Paper No. 1
Presentation Time: 8:30 AM
A TRANSGRESSIVE EVOLUTIONARY MODEL AND THE APPLICABILITY TO NEW ENGLAND BEACHES
Sprague Neck Bar is a 1.203 kilometer mixed sand and gravel, drift-aligned, recurved barrier spit attached to the western end of the Pond Ridge Moraine in eastern Maine. This system extends in a northeast direction in central Machias Bay. An initial hypothesis for the evolution of Sprague Neck Bar was the stepwise retreat model (Boyd et al., 1987) proposed for southern Nova Scotia, and often applied to New England beaches. This model requires discrete sediment sources (drumlins, moraines) and headland anchor points. As the sources are depleted during rising sea level, the system migrates landward episodically. The hypothesis placed Sprague Neck Bar in the barrier genesis and progradation stage, with the eroding Pond Ridge Moraine as the main source and anchor point.
Examination of Sprague Neck Bar involved Total Station surveying, ground penetrating radar, current meters, sediment sampling, and analysis of historical charts and aerial photographs.

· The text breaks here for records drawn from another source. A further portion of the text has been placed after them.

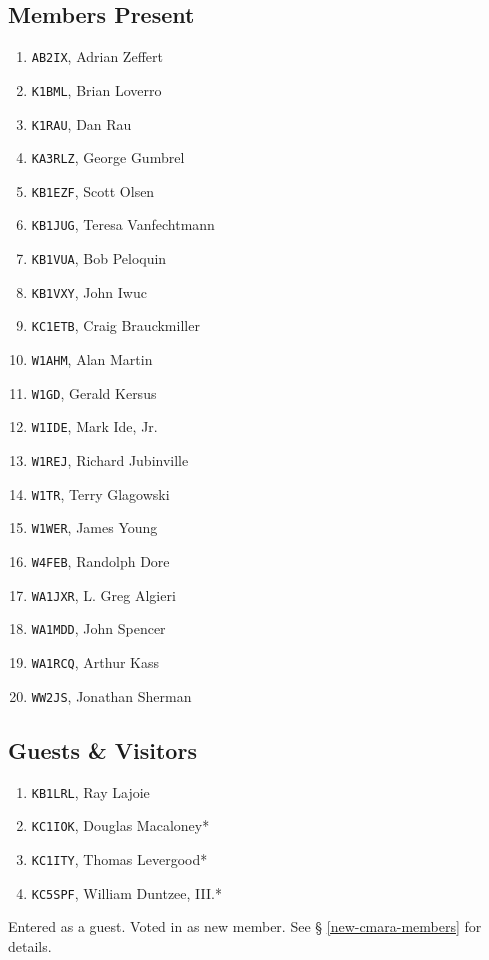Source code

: \documentclass[10pt,letterpaper]{article}
\begin{document}
\subsection{Members Present}
\begin{enumerate}
\item \texttt{AB2IX}, Adrian Zeffert
\item \texttt{K1BML}, Brian Loverro
\item \texttt{K1RAU}, Dan Rau
\item \texttt{KA3RLZ}, George Gumbrel
\item \texttt{KB1EZF}, Scott Olsen
\item \texttt{KB1JUG}, Teresa Vanfechtmann
\item \texttt{KB1VUA}, Bob Peloquin
\item \texttt{KB1VXY}, John Iwuc
\item \texttt{KC1ETB}, Craig Brauckmiller
\item \texttt{W1AHM}, Alan Martin
\item \texttt{W1GD}, Gerald Kersus
\item \texttt{W1IDE}, Mark Ide, Jr.
\item \texttt{W1REJ}, Richard Jubinville
\item \texttt{W1TR}, Terry Glagowski
\item \texttt{W1WER}, James Young
\item \texttt{W4FEB}, Randolph Dore
\item \texttt{WA1JXR}, L. Greg Algieri
\item \texttt{WA1MDD}, John Spencer
\item \texttt{WA1RCQ}, Arthur Kass
\item \texttt{WW2JS}, Jonathan Sherman
\end{enumerate}

\subsection{Guests \& Visitors}
\begin{enumerate}
\item \texttt{KB1LRL}, Ray Lajoie
\item \texttt{KC1IOK}, Douglas Macaloney*
\item \texttt{KC1ITY}, Thomas Levergood*
\item \texttt{KC5SPF}, William Duntzee, III.*
\end{enumerate}

\noindent
\textasteriskcentered{} Entered as a guest. Voted in as new member. See \S{} \ref{new-cmara-members} for details.
\end{document}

Sprague Neck Bar apparently derives sediment from many, small washboard moraines oriented perpendicular to the barrier spit, not directly from the Pond Ridge Moraine. Dominant wind and wave directions are from the northwest and southwest. Sediment is carried by longshore transport to the north from the Pond Ridge Moraine. Wave refraction around the northern tip results in longshore drift on the recurves to the southeast and south. The recurve system forms a broad flat with evidence for northward and eastward spit growth. The southern portion of the spit is narrow and has experienced overwash. Comparison of maps and aerial photographs shows little change since 1776, indicating Sprague Neck Bar is a stable system in a phase of self-regulation that has not changed within historic times. Thus, Sprague Neck Bar is not a clear example of the stepwise-retreat model.